Recours relatif aux conditions indignes de détention : liens entre recevabilité et bien-fondé de la requête

Dans le cadre d’un recours relatif aux conditions de détention, le président de la chambre de l’application des peines remplit son office dès lors que les éléments qu’il écarte de sa saisine ont fait l’objet d’une ordonnance d’irrecevabilité du juge d’application des peines. Ce dernier peut déclarer une requête partiellement irrecevable, notamment lorsque les éléments déclarés comme tels ont fait l’objet d’une ancienne requête jugée infondée.
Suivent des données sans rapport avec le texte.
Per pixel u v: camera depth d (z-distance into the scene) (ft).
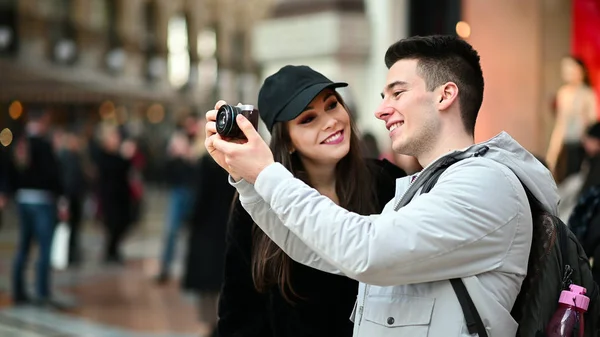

Le recours permettant de faire cesser des conditions indignes de détention, prévu à l’article 803-8 du code de procédure pénale, continue à faire l’objet d’un contrôle de la Haute juridiction qui s’emploie à préciser l’agencement des différentes ordonnances que ce juge doit rendre dans un tel contentieux (M. Giacopelli, JCP 2021. 458 ; J. Falxa, Des précisions sur le recours de l’article 803-8 du code de procédure pénale relatif aux conditions de détention, AJ pénal 2022. 491 ; M. Dominati, De la comparution du détenu lors du recours contre l’indignité des conditions de sa détention, Dalloz actualité, 29 sept. 2022). En effet, ce recours par pallier fait l’objet d’un premier filtre qui prend la forme d’un examen de la recevabilité de la requête que doit opérer le juge d’application des peines ou le juge des libertés et de la détention, selon que le requérant se trouve être, respectivement, une personne condamnée ou une personne détenue provisoirement. Dès lors que le magistrat saisi considère que « les allégations figurant dans la requête sont circonstanciées, personnelles et actuelles, de sorte qu’elles constituent un commencement de preuve que les conditions de détention de la personne ne respectent pas la dignité de la personne », il déclare la requête recevable, en avise l’administration pénitentiaire et conduit une vérification des éléments permettant de retenir le caractère indigne des conditions de détention. Enfin, s’il estime que la requête est fondée, il communique à l’administration pénitentiaire les conditions qu’il considère être contraire à la dignité de la personne humaine, à charge pour cette dernière d’y mettre fin, par tout moyen, sans que le juge lui enjoigne de « prendre des mesures déterminées ». Cette procédure, fractionnée en plusieurs étapes, demande une bonne coordination des offices successives que le juge doit connaître. L’appréciation du bien-fondé de la requête porte-t-elle de manière générale sur le caractère indigne des conditions de détention que la personne détenue peut rencontrer ou doit-elle porter exclusivement sur les moyens retenus par l’ordonnance déclarant la requête recevable ? Par un arrêt du 21 mai 2025, publié au Bulletin, la Cour de cassation apporte plusieurs réponses.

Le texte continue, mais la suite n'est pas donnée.